翻译：检索增强生成（RAG）为将大语言模型（LLM）的输出锚定于外部知识提供了成熟途径，然而在高风险领域（如生物医学）中，何种检索策略表现最优这一问题，尚未得到受控的、多指标的系统性评估。本文针对生物医学问答RAG流水线，对五种检索策略——稠密向量检索、混合BM25+稠密检索、交叉编码器重排序、多查询扩展及最大边际相关性（MMR）——开展了系统的实证比较。所有策略均共享固定的生成模型（GPT-4o-mini）、通用向量数据库（ChromaDB）以及OpenAI的text-embedding-3-small嵌入模型，从而确保观测到的差异仅源于检索环节本身。
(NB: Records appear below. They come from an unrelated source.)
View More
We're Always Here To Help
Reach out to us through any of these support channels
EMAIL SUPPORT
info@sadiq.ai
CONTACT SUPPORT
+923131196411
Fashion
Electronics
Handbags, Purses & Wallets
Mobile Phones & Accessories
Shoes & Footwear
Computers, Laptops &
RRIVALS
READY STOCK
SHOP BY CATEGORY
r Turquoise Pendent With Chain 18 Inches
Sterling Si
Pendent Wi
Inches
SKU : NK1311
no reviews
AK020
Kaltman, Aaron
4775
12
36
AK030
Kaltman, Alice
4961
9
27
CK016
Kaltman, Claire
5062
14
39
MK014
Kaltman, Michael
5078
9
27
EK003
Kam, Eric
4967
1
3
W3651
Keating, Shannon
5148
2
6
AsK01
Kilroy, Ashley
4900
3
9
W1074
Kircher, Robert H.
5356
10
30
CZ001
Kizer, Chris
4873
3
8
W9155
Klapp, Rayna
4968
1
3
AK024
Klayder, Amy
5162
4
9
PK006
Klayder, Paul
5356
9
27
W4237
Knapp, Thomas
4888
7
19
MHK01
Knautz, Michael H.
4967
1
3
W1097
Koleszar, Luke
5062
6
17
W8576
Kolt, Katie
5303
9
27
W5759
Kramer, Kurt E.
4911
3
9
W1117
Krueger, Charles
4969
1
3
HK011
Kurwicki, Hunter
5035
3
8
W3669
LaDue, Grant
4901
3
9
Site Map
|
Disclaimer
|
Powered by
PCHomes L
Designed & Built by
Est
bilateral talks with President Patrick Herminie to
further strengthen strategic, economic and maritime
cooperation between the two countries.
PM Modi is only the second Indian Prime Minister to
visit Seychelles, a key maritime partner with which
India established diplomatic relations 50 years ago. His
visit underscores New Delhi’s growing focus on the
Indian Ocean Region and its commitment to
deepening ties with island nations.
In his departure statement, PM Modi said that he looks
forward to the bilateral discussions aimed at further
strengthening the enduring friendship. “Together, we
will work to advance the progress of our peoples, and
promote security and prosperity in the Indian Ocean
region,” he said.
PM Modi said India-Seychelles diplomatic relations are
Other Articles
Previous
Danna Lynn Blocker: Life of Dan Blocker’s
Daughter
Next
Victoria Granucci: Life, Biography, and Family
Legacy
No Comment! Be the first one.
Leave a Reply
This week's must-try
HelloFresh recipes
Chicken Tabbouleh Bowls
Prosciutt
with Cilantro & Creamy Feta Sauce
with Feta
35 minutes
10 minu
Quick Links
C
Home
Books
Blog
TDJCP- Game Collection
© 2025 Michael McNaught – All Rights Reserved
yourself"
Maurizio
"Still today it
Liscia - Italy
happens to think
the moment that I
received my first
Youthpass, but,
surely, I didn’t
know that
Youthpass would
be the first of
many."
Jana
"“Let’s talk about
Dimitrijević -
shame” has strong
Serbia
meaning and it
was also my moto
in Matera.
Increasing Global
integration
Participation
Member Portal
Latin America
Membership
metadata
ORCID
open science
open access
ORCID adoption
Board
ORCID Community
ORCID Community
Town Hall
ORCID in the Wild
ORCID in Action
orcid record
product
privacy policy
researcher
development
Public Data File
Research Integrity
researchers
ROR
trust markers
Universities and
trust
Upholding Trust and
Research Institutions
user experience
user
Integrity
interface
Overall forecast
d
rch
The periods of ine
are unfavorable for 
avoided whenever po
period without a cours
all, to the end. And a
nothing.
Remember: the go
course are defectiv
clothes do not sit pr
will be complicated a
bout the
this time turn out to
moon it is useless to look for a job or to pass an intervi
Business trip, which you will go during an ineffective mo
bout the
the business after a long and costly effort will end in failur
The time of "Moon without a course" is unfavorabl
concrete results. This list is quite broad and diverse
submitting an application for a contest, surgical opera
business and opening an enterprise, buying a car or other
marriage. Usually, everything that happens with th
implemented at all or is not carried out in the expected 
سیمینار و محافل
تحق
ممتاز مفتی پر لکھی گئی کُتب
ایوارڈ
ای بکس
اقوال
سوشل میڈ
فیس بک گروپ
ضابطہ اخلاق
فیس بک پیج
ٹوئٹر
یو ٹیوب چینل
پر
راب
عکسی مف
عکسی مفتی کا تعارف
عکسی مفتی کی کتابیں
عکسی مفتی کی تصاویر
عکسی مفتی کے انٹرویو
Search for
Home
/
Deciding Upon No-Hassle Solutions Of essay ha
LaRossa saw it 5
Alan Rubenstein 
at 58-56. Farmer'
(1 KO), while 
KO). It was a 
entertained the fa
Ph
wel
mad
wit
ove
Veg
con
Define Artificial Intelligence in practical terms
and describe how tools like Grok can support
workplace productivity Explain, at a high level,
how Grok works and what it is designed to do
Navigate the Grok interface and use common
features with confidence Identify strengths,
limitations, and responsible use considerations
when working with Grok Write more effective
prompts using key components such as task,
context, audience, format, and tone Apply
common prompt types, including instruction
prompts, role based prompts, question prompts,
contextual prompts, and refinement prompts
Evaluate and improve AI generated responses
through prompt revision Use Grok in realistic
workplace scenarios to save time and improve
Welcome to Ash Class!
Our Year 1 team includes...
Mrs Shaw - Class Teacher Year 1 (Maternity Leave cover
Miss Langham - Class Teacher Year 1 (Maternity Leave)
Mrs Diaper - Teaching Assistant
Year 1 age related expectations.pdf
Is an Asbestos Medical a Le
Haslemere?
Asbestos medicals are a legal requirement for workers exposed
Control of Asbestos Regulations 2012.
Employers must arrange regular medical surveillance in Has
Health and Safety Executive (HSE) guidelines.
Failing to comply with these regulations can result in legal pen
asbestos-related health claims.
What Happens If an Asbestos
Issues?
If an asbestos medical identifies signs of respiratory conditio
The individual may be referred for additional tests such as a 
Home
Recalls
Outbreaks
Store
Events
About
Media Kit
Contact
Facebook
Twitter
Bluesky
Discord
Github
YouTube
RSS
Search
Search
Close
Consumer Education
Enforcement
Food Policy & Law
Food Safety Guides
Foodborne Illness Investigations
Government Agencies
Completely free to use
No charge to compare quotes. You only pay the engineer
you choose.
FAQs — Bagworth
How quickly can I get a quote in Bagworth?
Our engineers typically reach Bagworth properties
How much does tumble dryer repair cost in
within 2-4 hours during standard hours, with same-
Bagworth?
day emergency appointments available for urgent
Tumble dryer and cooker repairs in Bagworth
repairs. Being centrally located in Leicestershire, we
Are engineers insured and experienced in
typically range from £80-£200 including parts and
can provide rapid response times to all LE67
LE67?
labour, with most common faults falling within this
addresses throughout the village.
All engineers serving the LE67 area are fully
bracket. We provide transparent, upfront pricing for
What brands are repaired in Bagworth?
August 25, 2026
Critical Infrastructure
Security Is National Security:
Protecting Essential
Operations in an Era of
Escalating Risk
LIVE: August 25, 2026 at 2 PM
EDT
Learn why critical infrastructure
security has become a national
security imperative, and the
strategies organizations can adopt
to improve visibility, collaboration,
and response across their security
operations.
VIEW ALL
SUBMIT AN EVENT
实验基于从BioASQ基准（rag-mini-bioasq）预处理子集中提取的250个问答对，采用DeepEval框架的四个指标（上下文精确率、上下文召回率、忠实度及答案相关性）进行评估，每个指标均附有95%置信区间，并纳入无上下文消融实验作为性能下限。结果显示：交叉编码器重排序取得最优综合得分（0.827）及最高上下文精确率（0.852），证实查询-文档交互可带来可衡量的检索增益；多查询扩展虽以召回优化为设计目标，但上下文精确率最低（0.671），表明朴素的查询多样化会引入检索噪声；MMR为多样性牺牲了答案相关性；而稠密基线策略（综合得分0.822）与最优策略的差距不足0.005分。所有RAG条件在答案相关性上均显著优于无上下文消融实验（0.658-0.701 vs. 0.287），验证了检索的实际价值。完整流水线、超参数及评估代码均已公开。